* Texte fourni
# la petite école



## yuechu

Bonjour !

Aujourd'hui, je lisais un post sur un forum et j'ai une question sur les phrases suivantes : "Désolé d'en décevoir certains. Mais à l'époque où j'étais à la *petite école*, on finissait la première semaine de Juillet et on reprenait un peu après le 15 Août.
Et pour la Toussaint, on avait qu'une semaine de vacances, aujourd'hui ils en ont deux."
Est-ce que quelqu'un saurait ce que veut dire "la petite école" ? Est-ce que c'est l'école primaire ? (Je voulais aussi savoir, est-ce que c'est un terme courant ?)
Merci d'avance !


----------



## janpol

C'est probablement l'école primaire, voire maternelle (???), on peut entendre cette expression parfois dans la bouche des enfants.


----------



## snarkhunter

Bonjour,

Pour moi, il s'agit de l'école maternelle ou du jardin d'enfants (par opposition à l'école primaire qui, à mon époque, était "la grande école").


----------



## atcheque

Bonjour,

Tout comme Snarkhunter  
La petite école : la maternelle ; la grande : l'élémentaire.


----------



## JClaudeK

janpol said:


> C'est probablement l'école primaire, voire maternelle


Pour moi aussi, la "petite école" (peut) englobe(r) toutes les classes avant le Collège, donc _maternelle _et_ primaire._


----------



## atcheque

Bonjour,

En fait : Primaire = maternelle + élémentaire.


----------



## JClaudeK

atcheque said:


> En fait : Primaire = maternelle + élémentaire


Effecivement, selon un nouveau découpage des niveaux d'enseignement en France. (Avant: "école primaire" = du CP au CM2)


> L'école primaire regroupe l'école maternelle (de la petite à la grande section) et l'école élémentaire (du CP au CM2).
> École primaire (maternelle et élémentaire)


----------



## snarkhunter

La terminologie était donc différente à mon époque.

Et donc, si je comprends bien, on a aussi _"Secondaire" = collège + lycée_ (... ce qui était déjà le cas).


----------



## atcheque

JClaudeK said:


> Avant: "école primaire" = du CP au CM2


Avant ? Quand ?
Dans votre source École primaire en France — Wikipédia :


> Le 30 octobre 1886, la loi Goblet organise l'enseignement primaire (écoles maternelles, classes enfantines, écoles primaires élémentaires, écoles primaires supérieures, cours complémentaires, écoles manuelles d'apprentissages)


1886, vous êtes bien vieux


----------



## JClaudeK

atcheque said:


> Avant Quand ?


Quand mes enfants étaient petits (il n'y a donc pas un siècle !). C'est du moins comme ça que l'on disait. Personne (à part peut-être au ministère de l’Éducation Nationale) ne parlait/ ne parle d'école "élémentaire".


----------



## JClaudeK

atcheque said:


> Dans votre source École primaire en France — Wikipédia : Le 30 octobre 1886, [.....]
> 1886, vous êtes bien vieux


Dans une  source tout ce qu'il y a d'officielle (et récente: 2017), on trouve


> Inscription à l'école
> 
> À l'école maternelle
> À l'école primaire


Et lorsqu'on clique sur "inscription à l'école primaire" on tombe sur .... _"*Inscrire son enfant à l'école primaire (élémentaire)*" _!_ _




snarkhunter said:


> si je comprends bien, on a aussi _"Secondaire" = collège + lycée_ (... ce qui était déjà le cas).

* Matériel fourni
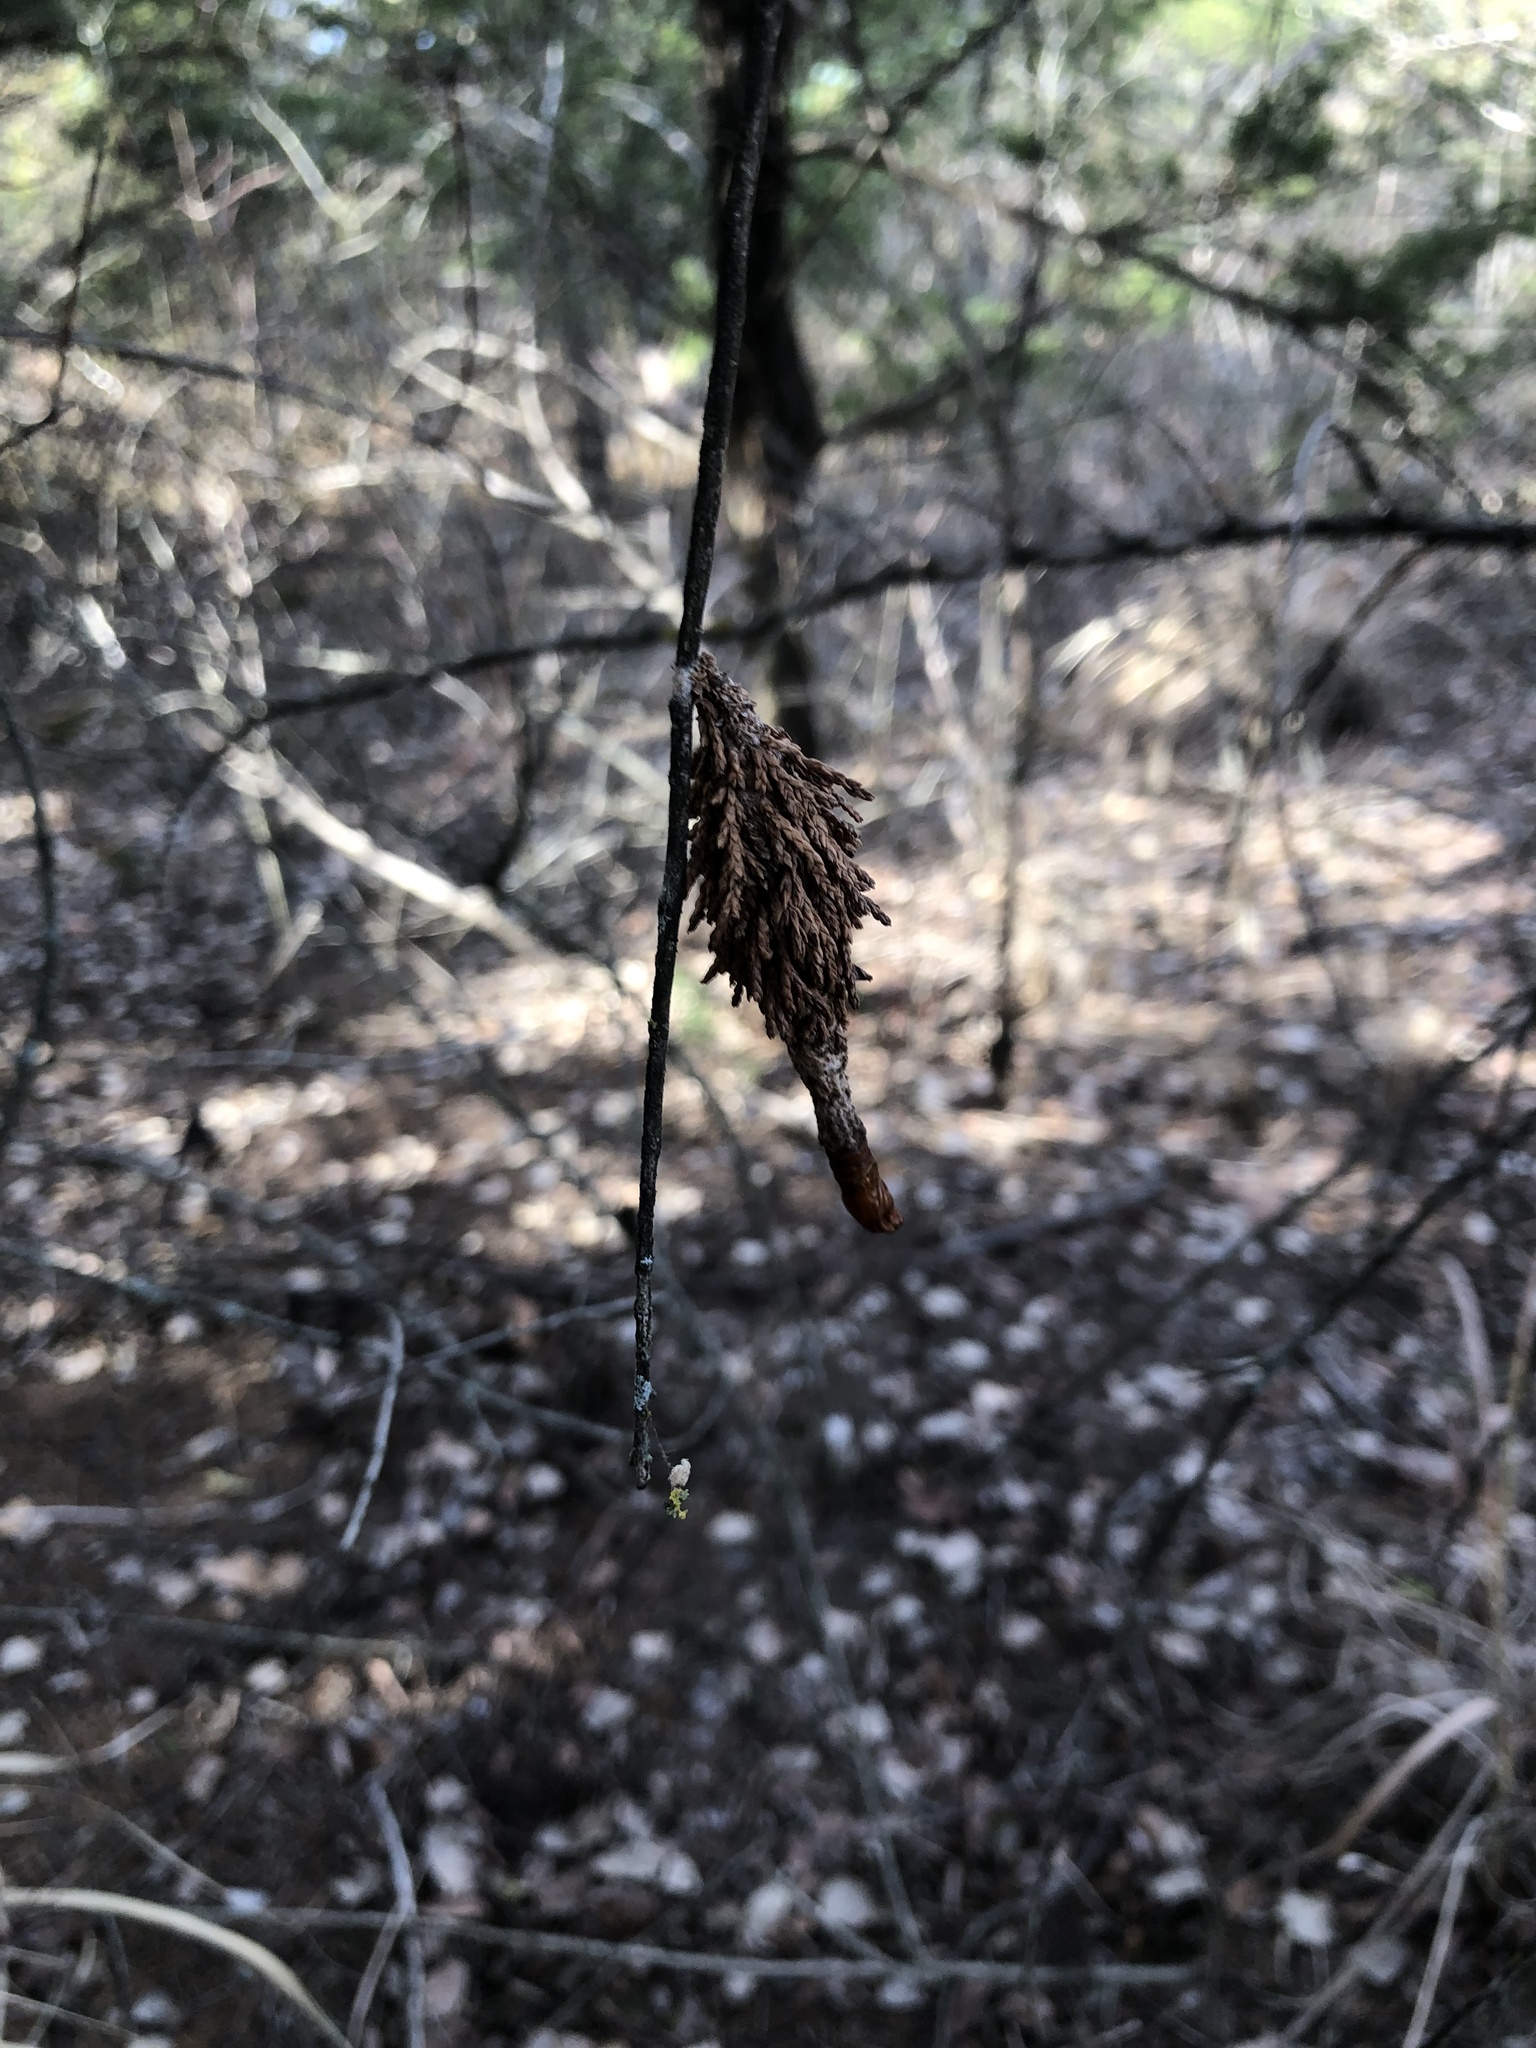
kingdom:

* Défis
1. D'après le fil sur « la petite école », comment JClaudeK montre-t-il qu'une source officielle récente emploie encore « école primaire » au sens d'école élémentaire ? Expliquez-le en une à trois phrases.
2. Citez le passage du fil sur « la petite école » qui s'ouvre sur les mots contenant « Pour moi aussi, la » et se referme sur « maternelle + élémentaire. ».

* Les réponses
1. Dans cette source officielle de 2017, l'inscription « À l'école maternelle » et l'inscription « À l'école primaire » figurent comme deux entrées distinctes. Un clic sur « inscription à l'école primaire » mène à la page « Inscrire son enfant à l'école primaire (élémentaire) ».

2.
Pour moi aussi, la "petite école" (peut) englobe(r) toutes les classes avant le Collège, donc _maternelle _et_ primaire._


----------



## atcheque

Bonjour,

En fait : Primaire = maternelle + élémentaire.